• **DOCUMENT PASSAGE**
+===+

Respective roles of the microsomal ethanol oxidizing system and catalase in ethanol metabolism by deermice lacking alcohol dehydrogenase.

To evaluate the roles of MEOS (microsomal ethanol oxidizing system) and catalase in non-alcohol dehydrogenase (ADH) ethanol metabolism, MEOS and catalase activities in vitro and ethanol oxidation rates in hepatocytes from ADH-negative deermice were measured after treatment with catalase inhibitors and/or a stimulator of H2O2 generation. Inhibition of ethanol peroxidation by 3-amino-1,2,4-triazole (aminotriazole) was found to be greater than 85% up to 3 h and 80% at 6 h in liver homogenates. Urate (1 mM) which stimulates H2O2 production in living systems, increased ethanol oxidation fourfold in control but not in cells from aminotriazole-treated animals, documenting effective inhibition of catalase-mediated ethanol peroxidation by aminotriazole. While aminotriazole slightly depressed (15%) basal ethanol oxidation in hepatocytes, in vitro experiments showed a similar decrease in MEOS activity after aminotriazole pretreatment. Azide (0.1 mM), a potent inhibitor of catalase in vitro, also did not affect ethanol oxidation in control cells. By contrast, 1-butanol, a competitive inhibitor of MEOS, but neither a substrate nor an inhibitor of catalase, decreased ethanol oxidation rates in a dose-dependent manner. These results show that, in deermice lacking ADH, catalase plays little if any role in hepatic ethanol oxidation, and that MEOS mediates non-ADH metabolism.

+===+

• **SUPPLIED DATA**
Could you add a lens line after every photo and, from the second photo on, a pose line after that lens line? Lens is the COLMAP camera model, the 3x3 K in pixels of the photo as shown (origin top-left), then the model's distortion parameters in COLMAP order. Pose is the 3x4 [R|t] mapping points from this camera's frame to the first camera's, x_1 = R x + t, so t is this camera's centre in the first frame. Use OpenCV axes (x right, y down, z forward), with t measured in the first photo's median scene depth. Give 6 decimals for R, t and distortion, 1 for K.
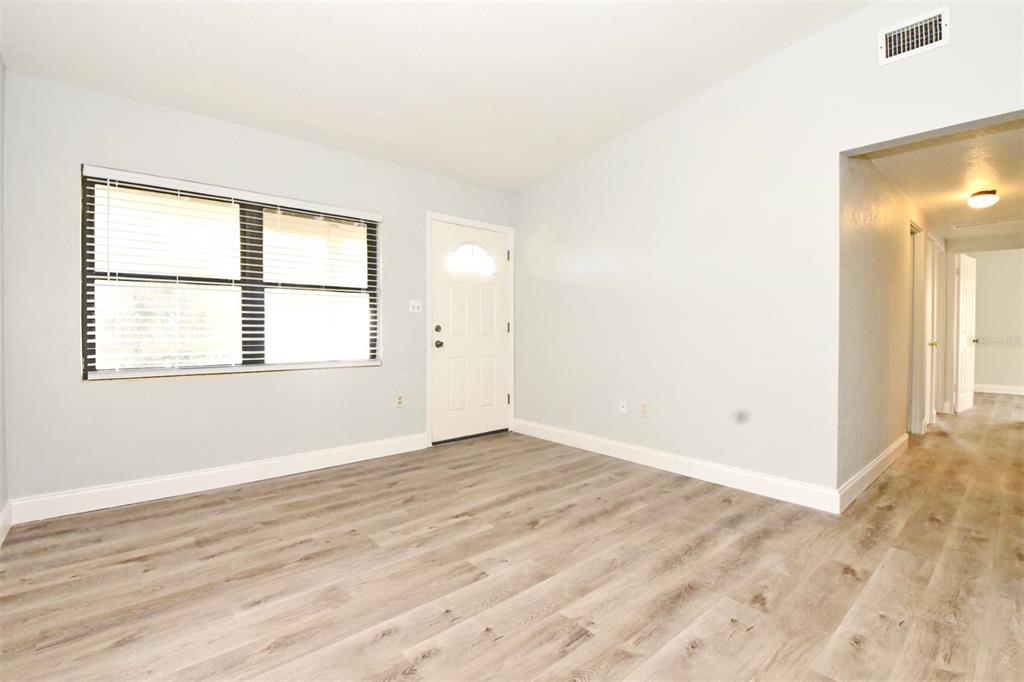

+===+

• **PROBLEM SET**
a. Answer these from the deermouse ethanol metabolism abstract, one answer per line, marked the same way:
(i) At what concentration was urate used, and how much did it increase ethanol oxidation in control cells?
(ii) By what percentage did aminotriazole depress basal ethanol oxidation in hepatocytes?
(iii) What kind of inhibitor of MEOS is 1-butanol said to be?
b. From the deermouse ethanol metabolism abstract, list every compound described as an inhibitor of catalase or of MEOS, and state which enzyme each one inhibits.

• **PROBLEM SOLUTIONS**
a.
(i) 1 mM; it increased ethanol oxidation fourfold.
(ii) 15%.
(iii) A competitive inhibitor.

b.
- 3-amino-1,2,4-triazole (aminotriazole): catalase
- Azide: catalase
- 1-butanol: MEOS